CenturyLink adds Level 3 to connect more than 100,000 on-net buildings

By Ian Scales

Nov 2, 2017

Source: CenturyLink

  • CenturyLink completes it acquisition of Level 3
  • Creates a powerhouse global network player generating revenue of $24 billion a year
  • With Level 3 added it now connects more than  100,000 fiber-enabled, on-net buildings, including 10,000 buildings in EMEA and Latin America

Way back through the mists of time (about 20 years ago) a company called Level 3 was making waves. It had cash, it had backers and ‘visionaries’. In fact it had everything required to become a disruptive challenger in the emerging global network space.

Before the mid-90s international links, both above ground and below ocean,  were organised through bilateral arrangements with national carriers. But come general liberalisation of telecoms and the growth of corporate computer communications along with fiberization, globalisation and several other ‘tions’ that I’ve temporarily forgotten, there was clearly room for new players to come into the market, lay fibre hither and yon and connect up the new wave division multiplexing (WDM) transmission technology which could unleash unheard of amounts of bandwidth around the world, feeding new applications and things like the Internet..

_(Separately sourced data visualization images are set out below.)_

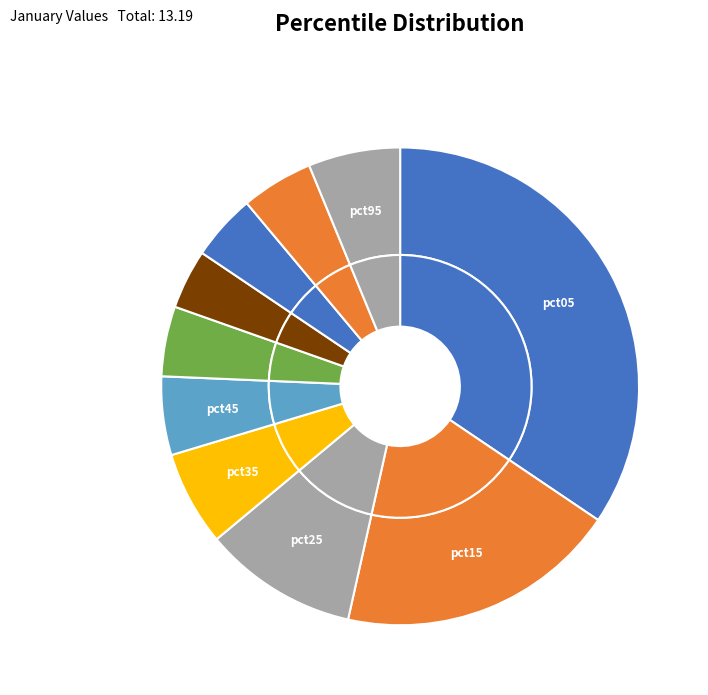

Is pct85 the majority of the pie?

No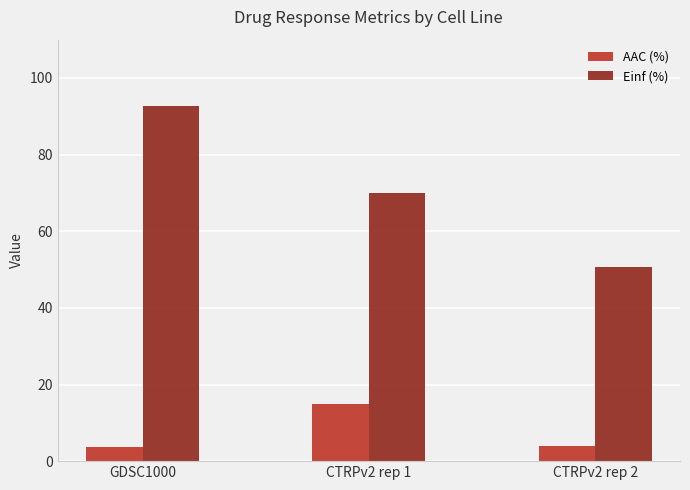

Which series changed the most between CTRPv2 rep 1 and CTRPv2 rep 2?

Einf (%)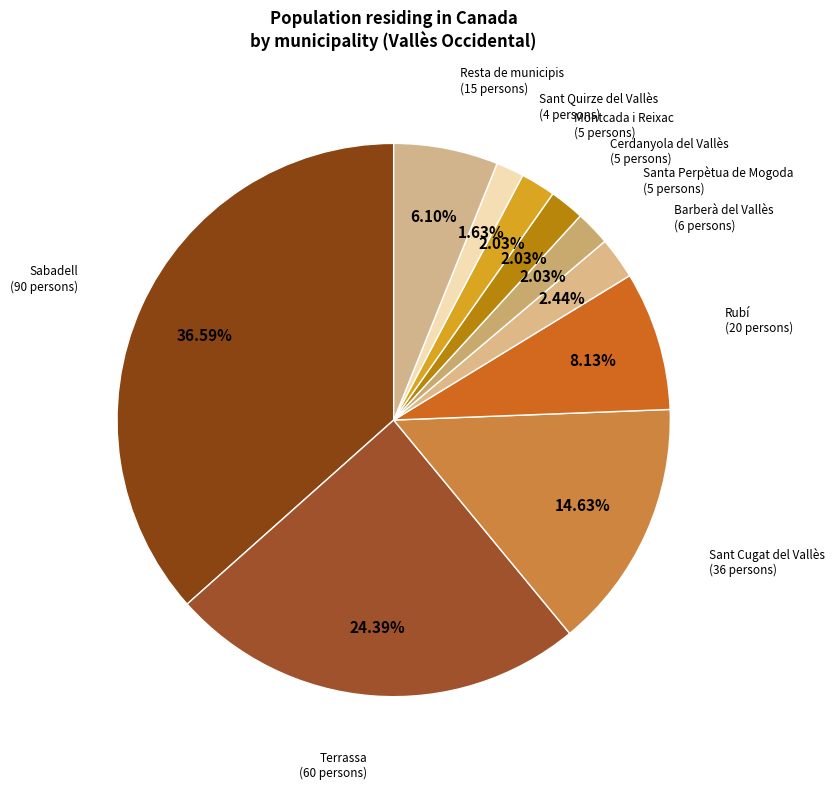

To the nearest percent, what is the average slice percentage?

10%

And that was the original Level 3 proposition - that it could essentially commoditize the market for global bandwidth. The problem was, nobody knew how many  players the ‘market’ - which was still nascent at that point - could accommodate. If several carriers unleashed bandwidth on the scale that level 3 said it was preparing to do, what would happen?

As it turned out the market did indeed fall victim to irrational exuberance and several of the big fibre network builders  caught a cold just after the turn of the new millennium.

Now it could be that Level 3 had it all planned out. Perhaps it decided it could go gung-ho with its fibre, build a big network, talk up the strength of the business model and then survive when most of its rivals went under.

If so, it took a while but it has worked out nicely for Level 3’s current shareholders.

The deal hammered out with CenturyLink and completed today has created the second largest U.S. communications provider to global enterprise customers CenturyLink claims.

Stand by for some large numbers (just like the old days). The combined company has annual revenues of around $24 billion and it anticipates that around 75 per cent of its core revenue will come from business customers.  The network now connects more than 350 metropolitan areas with more than 100,000 fiber-enabled, on-net buildings, including 10,000 buildings in EMEA and Latin America.

"CenturyLink is now poised to offer an expanded, robust portfolio of communications solutions focused on our customers' networking and IT services needs," said Glen F. Post III, CenturyLink's chief executive officer. The plan for the combined entity appears to be to keep on doing what it’s already doing, just more of it.  

"Our goal is to be the world's best networking provider and we have the ability to achieve this as one company," said Jeff Storey, CenturyLink's president and chief operating officer.